BEGIN Document segment

Programs were also developed to detect overtraced lines and turn 2D sketches into 3D.

The paper discusses the importance of context in sketch recognition systems. The HUNCH system does not use context in its recognition schemes. For example, all its subroutines are always called in a fixed sequence and always perform recognition in the same way. However, similar strokes will probably be interpreted in different ways given their context.

The paper discusses an interactive system and examines the hierarchical structures of recognized sketches. It discusses various ways to tune the algorithms to work for a "truly interactive system."

__________

This is an early approach to sketch recognition, and it asks many questions as well as answers some. It can be rather dry and boring, but it does bring up some questions that are still relevant today and whose solutions can still be improved on.

For example, the latching problem: when should close endpoints be merged? It depends on the context, which is another contemporary issue. While I was working on my truss recognizer, I dealt with the latching problem when merging close line endpoints to form truss nodes. I used a distance computed based on stroke lengths, but that was obviously a poor choice.

This paper begins to explore machine learning techniques for interpreting sketches. It introduces many questions and proposes possible solutions to those questions by hypothesizing extensions to an existing primitive corner finding and beautification system. I believe the authors asked good and relevant questions, as we are still asking ourselves how to solve many of the same problems in better ways.

Reading #9: PaleoSketch: Accurate Primitive Sketch Recognition and Beautification (2008)

2010-10-11T15:39:00.013-05:00

by Brandon Paulson and Tracy Hammond (paper)

Comments: Jianjie

Paleosketch is a low-level sketch recognition system that can identify primitive shapes from single strokes. It is capable of recognizing Lines, Polylines, Circles, Ellipses, Arcs, Curves, Spirals, and Helixes.

Recognition occurs in three steps: pre-recognition, individual shape tests, and result ranking. Pre-recognition performs is essentially some pre-processing to make recognition easier. This includes removing duplicate points, feature graph generation (speed, curvature, etc) that can be used during recognition, tail removal, and two new features DCR and NDDE. NDDE is the normalized distance between direction extremes, and it is calculated by calculating the stroke length between the point with the highest direction value and the lowest direction value (direction value = change in y over change in x). DCR is the direction change ratio, and it is calculated by taking the "maximum change in direction divided by the average change in direction."

END Document segment

• Tasks and exercises
• a. According to the sketch recognition excerpt, what are the three steps in which PaleoSketch performs recognition?
• b. Print the passage of the sketch recognition excerpt starting at "For example, the" and ending at "a poor choice.".
You will not need the records for this.

BEGIN Source information

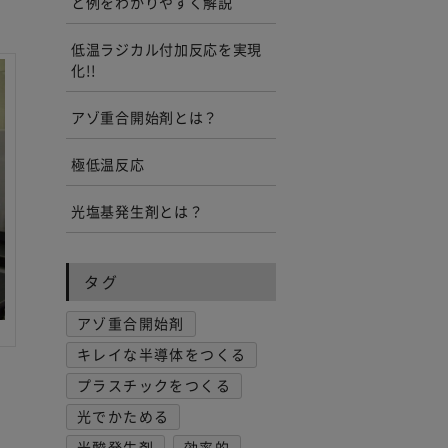
と例をわかりやすく解説
低温ラジカル付加反応を実現
化!!
アゾ重合開始剤とは？
極低温反応
光塩基発生剤とは？
タグ
アゾ重合開始剤
キレイな半導体をつくる
プラスチックをつくる
光でかためる
光酸発生剤
効率的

END Source information

• Results in order
• a. Pre-recognition, individual shape tests, and result ranking.

• b.
For example, the latching problem: when should close endpoints be merged? It depends on the context, which is another contemporary issue. While I was working on my truss recognizer, I dealt with the latching problem when merging close line endpoints to form truss nodes. I used a distance computed based on stroke lengths, but that was obviously a poor choice.